▸ **Goal of the exercise**:
Two lines in the data below mark the range: the one with "brown stain highlights" and the one with "(IHC) histopathology image". Return both, along with every line between them, exactly.

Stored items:
★ ★ ★ ★ ★ ★ ★

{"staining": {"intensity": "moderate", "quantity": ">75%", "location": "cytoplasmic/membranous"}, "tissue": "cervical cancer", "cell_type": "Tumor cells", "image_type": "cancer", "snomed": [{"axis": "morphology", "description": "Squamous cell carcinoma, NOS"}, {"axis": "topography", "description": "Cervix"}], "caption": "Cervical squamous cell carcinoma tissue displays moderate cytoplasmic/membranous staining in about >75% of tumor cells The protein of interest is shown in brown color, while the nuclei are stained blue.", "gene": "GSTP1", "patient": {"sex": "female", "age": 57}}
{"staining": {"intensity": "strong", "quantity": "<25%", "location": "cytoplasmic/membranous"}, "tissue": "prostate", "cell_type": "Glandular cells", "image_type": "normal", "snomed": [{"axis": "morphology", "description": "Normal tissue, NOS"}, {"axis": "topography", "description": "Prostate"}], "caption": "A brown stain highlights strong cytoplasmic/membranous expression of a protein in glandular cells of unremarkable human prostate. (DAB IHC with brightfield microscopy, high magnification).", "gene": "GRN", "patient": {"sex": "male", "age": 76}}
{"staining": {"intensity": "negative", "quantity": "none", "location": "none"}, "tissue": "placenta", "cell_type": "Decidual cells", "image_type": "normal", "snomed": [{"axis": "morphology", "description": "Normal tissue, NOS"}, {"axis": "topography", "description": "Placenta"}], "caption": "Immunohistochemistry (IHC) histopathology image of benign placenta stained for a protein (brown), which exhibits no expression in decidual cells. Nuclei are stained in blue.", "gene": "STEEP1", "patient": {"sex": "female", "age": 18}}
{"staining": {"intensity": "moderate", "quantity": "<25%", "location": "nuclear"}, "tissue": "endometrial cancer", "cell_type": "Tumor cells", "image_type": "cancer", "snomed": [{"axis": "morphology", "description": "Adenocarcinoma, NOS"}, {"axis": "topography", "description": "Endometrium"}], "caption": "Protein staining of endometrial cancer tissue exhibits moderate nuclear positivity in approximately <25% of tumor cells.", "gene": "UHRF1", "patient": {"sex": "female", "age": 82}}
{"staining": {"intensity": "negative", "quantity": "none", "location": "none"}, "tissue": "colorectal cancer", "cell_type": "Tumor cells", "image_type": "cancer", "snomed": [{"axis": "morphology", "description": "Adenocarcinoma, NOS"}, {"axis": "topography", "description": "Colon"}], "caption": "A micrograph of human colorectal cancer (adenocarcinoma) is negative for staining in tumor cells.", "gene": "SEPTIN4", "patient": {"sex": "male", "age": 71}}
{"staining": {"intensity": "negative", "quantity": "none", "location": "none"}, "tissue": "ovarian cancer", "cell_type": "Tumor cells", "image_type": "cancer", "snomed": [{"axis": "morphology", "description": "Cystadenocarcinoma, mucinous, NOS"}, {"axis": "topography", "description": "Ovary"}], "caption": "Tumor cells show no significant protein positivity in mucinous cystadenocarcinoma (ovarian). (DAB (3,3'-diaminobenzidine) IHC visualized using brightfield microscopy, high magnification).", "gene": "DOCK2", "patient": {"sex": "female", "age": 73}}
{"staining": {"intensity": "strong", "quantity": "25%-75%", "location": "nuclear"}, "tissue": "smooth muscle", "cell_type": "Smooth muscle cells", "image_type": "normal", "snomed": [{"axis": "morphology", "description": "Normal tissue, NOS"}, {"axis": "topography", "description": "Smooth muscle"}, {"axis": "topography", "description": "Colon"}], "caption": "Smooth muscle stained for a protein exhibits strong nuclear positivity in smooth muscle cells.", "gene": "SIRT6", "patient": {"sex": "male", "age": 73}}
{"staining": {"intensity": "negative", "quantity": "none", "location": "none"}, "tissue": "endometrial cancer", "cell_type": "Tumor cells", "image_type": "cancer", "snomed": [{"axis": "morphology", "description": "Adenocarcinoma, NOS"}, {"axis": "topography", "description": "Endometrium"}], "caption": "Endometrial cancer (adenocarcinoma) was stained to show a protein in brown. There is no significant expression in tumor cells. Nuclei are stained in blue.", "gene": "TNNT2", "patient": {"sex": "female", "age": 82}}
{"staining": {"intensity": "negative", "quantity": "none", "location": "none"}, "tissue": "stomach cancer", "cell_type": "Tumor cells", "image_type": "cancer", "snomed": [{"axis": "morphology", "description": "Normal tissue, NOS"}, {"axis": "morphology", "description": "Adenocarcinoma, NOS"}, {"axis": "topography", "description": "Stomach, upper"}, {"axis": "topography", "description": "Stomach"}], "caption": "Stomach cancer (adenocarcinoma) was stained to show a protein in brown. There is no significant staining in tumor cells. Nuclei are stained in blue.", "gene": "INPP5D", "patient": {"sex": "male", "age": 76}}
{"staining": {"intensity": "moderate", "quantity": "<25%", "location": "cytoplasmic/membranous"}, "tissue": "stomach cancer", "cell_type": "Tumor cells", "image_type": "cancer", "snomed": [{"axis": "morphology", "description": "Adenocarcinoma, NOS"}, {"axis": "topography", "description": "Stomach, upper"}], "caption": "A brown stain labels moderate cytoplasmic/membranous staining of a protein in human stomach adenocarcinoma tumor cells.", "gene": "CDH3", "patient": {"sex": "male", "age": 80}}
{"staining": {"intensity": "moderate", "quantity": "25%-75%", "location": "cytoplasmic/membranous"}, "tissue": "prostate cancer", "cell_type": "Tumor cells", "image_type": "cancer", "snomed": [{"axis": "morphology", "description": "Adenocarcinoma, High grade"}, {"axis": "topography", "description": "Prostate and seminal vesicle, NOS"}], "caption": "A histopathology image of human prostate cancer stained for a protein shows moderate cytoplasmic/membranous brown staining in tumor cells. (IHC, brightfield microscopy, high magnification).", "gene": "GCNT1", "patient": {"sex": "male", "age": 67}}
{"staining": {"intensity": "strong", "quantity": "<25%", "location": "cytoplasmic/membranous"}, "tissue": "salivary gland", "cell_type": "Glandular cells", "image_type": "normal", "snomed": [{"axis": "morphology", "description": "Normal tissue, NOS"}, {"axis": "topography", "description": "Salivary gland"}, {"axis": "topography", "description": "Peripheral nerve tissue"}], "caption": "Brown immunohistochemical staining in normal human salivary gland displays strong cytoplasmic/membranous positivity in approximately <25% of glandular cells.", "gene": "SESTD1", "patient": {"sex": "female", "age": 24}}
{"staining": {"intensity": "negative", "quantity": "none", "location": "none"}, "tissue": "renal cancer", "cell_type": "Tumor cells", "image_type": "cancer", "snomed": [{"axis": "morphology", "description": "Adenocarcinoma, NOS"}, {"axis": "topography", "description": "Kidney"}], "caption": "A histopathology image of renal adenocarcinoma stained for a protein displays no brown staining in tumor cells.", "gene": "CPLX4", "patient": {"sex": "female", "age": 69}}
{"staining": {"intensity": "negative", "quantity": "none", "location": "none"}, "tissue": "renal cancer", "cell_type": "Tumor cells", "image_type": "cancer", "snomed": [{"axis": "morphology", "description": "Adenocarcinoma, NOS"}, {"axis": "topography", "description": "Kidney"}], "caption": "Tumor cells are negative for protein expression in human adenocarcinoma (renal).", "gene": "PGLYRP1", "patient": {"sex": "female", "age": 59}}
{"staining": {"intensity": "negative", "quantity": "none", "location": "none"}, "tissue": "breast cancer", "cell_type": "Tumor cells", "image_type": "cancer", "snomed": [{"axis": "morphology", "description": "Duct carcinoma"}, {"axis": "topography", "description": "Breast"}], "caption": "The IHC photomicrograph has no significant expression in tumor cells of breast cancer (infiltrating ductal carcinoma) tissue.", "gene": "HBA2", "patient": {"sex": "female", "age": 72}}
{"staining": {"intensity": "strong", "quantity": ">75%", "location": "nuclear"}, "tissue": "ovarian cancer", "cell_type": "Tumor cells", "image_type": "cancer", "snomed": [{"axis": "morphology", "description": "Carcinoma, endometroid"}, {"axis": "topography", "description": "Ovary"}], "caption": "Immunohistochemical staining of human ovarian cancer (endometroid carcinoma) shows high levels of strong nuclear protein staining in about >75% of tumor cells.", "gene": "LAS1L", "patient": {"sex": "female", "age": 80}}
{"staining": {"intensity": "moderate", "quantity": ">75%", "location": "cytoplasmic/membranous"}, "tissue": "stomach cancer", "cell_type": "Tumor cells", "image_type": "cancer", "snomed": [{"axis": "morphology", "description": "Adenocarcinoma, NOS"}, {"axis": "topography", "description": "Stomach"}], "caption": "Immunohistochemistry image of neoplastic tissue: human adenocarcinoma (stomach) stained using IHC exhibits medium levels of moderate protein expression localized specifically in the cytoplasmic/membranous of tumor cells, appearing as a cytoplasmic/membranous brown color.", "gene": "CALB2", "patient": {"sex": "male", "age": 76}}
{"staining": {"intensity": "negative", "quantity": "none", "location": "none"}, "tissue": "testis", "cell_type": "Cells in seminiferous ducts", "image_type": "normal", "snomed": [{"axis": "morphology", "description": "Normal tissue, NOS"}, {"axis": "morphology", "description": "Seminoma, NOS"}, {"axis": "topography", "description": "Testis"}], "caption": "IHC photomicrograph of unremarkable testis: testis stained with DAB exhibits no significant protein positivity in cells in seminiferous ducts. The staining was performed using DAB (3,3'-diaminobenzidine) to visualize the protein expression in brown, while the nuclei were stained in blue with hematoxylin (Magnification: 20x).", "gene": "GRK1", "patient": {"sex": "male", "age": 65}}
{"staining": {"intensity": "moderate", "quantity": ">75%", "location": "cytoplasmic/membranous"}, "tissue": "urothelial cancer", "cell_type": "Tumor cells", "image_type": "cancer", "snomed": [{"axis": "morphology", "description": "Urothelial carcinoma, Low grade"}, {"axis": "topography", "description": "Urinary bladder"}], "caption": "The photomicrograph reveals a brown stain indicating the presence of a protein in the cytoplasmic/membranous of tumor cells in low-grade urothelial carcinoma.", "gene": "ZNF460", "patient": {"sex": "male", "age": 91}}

★ ★ ★ ★ ★ ★ ★

▸ **Answer section**:
{"staining": {"intensity": "strong", "quantity": "<25%", "location": "cytoplasmic/membranous"}, "tissue": "prostate", "cell_type": "Glandular cells", "image_type": "normal", "snomed": [{"axis": "morphology", "description": "Normal tissue, NOS"}, {"axis": "topography", "description": "Prostate"}], "caption": "A brown stain highlights strong cytoplasmic/membranous expression of a protein in glandular cells of unremarkable human prostate. (DAB IHC with brightfield microscopy, high magnification).", "gene": "GRN", "patient": {"sex": "male", "age": 76}}
{"staining": {"intensity": "negative", "quantity": "none", "location": "none"}, "tissue": "placenta", "cell_type": "Decidual cells", "image_type": "normal", "snomed": [{"axis": "morphology", "description": "Normal tissue, NOS"}, {"axis": "topography", "description": "Placenta"}], "caption": "Immunohistochemistry (IHC) histopathology image of benign placenta stained for a protein (brown), which exhibits no expression in decidual cells. Nuclei are stained in blue.", "gene": "STEEP1", "patient": {"sex": "female", "age": 18}}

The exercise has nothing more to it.